[提供テキスト]

友達は、さまざまな局面で心の支えになる存在。だから、これ以上一緒にいないほうがいいと分かっていても、縁を切るのが難しい。

毎日のようにLINEをしたり会ったりしてきた友達と距離を置くなら、あなたには、そのワケを説明する義務がある。口でいうほど簡単なことじゃないけれど、不可能なことでもない。その具体的な方法を学ぶべく、精神科医の資格を持ち、世界最大のオンライン・マインドフルネスイベント『Mindful in May』を立ち上げた社会起業家でマインドフルネス瞑想エキスパートのエリス・ベイリュー博士に、オーストラリア版ウィメンズヘルスが話を聞いた。

友達に傷つけられたと感じるときは、どうすればいい?

難しい会話をしたり意見が対立したりするのは、大半の人にとって居心地の悪いこと。なぜかというと、そのような状況に対処する方法を教えられていないから。これは実に残念なこと。その方法さえ知っていれば、人間関係を修復せずに終わらせることも減るはずだから。

[/提供テキスト]

■ 課題 A
友達と距離を置くことについての文章をもとに、次の問いに答えてください。
(i) 毎日のように連絡を取り合ってきた友達と距離を置く場合、あなたには何をする義務があるとされていますか。
(ii) エリス・ベイリュー博士が立ち上げたオンライン・マインドフルネスイベントの名前は何ですか。
(iii) 難しい会話や意見の対立が大半の人にとって居心地が悪いのはなぜだと述べられていますか。
■ 課題 B
友達と距離を置くことについての文章を、最後の文の後から続けてください。

[対象データ]

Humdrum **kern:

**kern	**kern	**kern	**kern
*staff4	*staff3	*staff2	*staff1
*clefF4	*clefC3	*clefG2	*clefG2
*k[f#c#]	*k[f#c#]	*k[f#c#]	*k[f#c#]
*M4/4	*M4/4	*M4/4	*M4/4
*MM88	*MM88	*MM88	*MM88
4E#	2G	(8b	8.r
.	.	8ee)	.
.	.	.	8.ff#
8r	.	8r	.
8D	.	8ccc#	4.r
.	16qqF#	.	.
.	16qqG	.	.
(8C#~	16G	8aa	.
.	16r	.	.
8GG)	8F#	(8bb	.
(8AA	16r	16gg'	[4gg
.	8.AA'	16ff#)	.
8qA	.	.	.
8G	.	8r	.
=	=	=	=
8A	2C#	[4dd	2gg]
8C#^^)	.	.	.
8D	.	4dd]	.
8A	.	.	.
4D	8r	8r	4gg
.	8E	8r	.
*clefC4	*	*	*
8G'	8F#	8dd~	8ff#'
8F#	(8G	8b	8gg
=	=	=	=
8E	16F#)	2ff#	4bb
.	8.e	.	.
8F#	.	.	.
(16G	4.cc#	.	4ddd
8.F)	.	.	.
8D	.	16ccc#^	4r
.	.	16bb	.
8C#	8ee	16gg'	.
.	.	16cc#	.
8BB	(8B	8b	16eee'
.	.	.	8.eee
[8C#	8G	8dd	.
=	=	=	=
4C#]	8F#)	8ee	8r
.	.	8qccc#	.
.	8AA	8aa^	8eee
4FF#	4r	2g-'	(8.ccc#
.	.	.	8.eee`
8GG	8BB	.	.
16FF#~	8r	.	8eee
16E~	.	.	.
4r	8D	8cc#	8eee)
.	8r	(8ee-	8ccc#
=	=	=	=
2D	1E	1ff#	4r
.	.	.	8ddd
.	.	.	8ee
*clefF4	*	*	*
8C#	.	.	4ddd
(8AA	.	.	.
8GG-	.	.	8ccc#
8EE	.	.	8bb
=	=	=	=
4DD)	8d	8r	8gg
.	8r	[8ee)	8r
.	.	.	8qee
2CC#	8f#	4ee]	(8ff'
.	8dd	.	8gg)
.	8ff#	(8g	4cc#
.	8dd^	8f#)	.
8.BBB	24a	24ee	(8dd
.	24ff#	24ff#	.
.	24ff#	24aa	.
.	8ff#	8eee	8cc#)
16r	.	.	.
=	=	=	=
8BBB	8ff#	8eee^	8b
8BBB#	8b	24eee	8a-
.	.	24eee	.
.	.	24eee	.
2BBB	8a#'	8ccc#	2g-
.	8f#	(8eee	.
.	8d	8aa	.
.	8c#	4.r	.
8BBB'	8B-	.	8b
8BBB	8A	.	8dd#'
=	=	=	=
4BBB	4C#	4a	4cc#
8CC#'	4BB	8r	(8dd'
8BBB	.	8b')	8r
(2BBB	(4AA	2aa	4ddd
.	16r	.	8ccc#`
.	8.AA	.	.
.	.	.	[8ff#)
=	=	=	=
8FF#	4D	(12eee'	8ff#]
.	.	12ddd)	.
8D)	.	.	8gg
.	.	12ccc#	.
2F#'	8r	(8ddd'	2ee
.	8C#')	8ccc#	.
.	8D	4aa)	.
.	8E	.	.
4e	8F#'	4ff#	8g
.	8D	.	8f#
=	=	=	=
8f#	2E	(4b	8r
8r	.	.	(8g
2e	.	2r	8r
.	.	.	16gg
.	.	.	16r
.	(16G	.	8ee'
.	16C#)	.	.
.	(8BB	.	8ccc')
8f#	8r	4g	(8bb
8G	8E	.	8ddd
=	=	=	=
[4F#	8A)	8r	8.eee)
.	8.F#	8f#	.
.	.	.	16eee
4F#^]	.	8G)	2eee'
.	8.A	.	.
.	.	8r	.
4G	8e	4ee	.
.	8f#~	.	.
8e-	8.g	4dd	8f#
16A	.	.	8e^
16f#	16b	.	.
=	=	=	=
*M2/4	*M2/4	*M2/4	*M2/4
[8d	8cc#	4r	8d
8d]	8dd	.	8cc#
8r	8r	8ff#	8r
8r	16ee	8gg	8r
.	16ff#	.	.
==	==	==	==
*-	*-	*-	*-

[/対象データ]

■ 解答 A
(i) 距離を置くワケを説明する義務。
(ii) 『Mindful in May』。
(iii) そのような状況に対処する方法を教えられていないから。

■ 解答 B
人間は複雑な生きものなので、コミュニケーション能力は絶対に養わなければならないスキル。でも、相手が気の知れた仲間だと、自分の思考パターンに注意を払うこともせず、相手の気持ちを推測し、早とちりしてしまいがち。

友情は、異なる人生経験、思考パターン、反応の仕方、心の傷を持つ2人のダンス。大切なのは、人には誰でも弱みがあることを前提に、お互いを深く知り、なにか問題が生じても、それを乗り越えられるだけの信頼関係を築くこと。

心が通じ合うような人にはしょっちゅう出会えるものじゃないので、もめたからといってすぐに縁を切ってしまうのはもったいない。難しい会話を上手にするスキルを身に付け、それを機に友情を深められればベスト。

マインドフルネスは、混乱した頭のなかを整理して、冷静かつ勇敢に難しい会話をするためのパワフルなツール。

仲直りしようとするより、友情を終わらせたほうがいいケースとは?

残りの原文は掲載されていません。